Extracted data entries
- - -
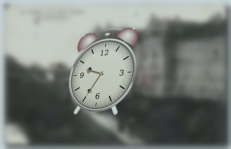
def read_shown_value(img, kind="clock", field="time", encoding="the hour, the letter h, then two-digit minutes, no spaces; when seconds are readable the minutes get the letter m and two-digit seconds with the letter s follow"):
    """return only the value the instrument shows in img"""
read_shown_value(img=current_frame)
9h35
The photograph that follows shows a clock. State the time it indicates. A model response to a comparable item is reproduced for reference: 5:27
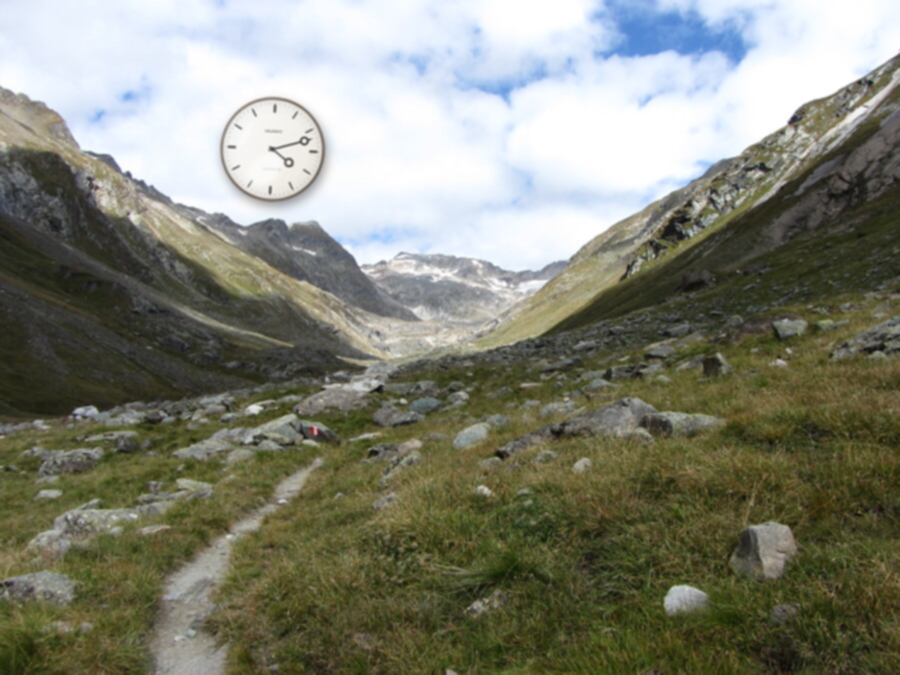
- - -
TASK OBJECTIVE: Copy every line of the entries above word for word, leaving out the pictures.

COMPLETE OUTPUT:
def read_shown_value(img, kind="clock", field="time", encoding="the hour, the letter h, then two-digit minutes, no spaces; when seconds are readable the minutes get the letter m and two-digit seconds with the letter s follow"):
    """return only the value the instrument shows in img"""
read_shown_value(img=current_frame)
9h35
The photograph that follows shows a clock. State the time it indicates. A model response to a comparable item is reproduced for reference: 5:27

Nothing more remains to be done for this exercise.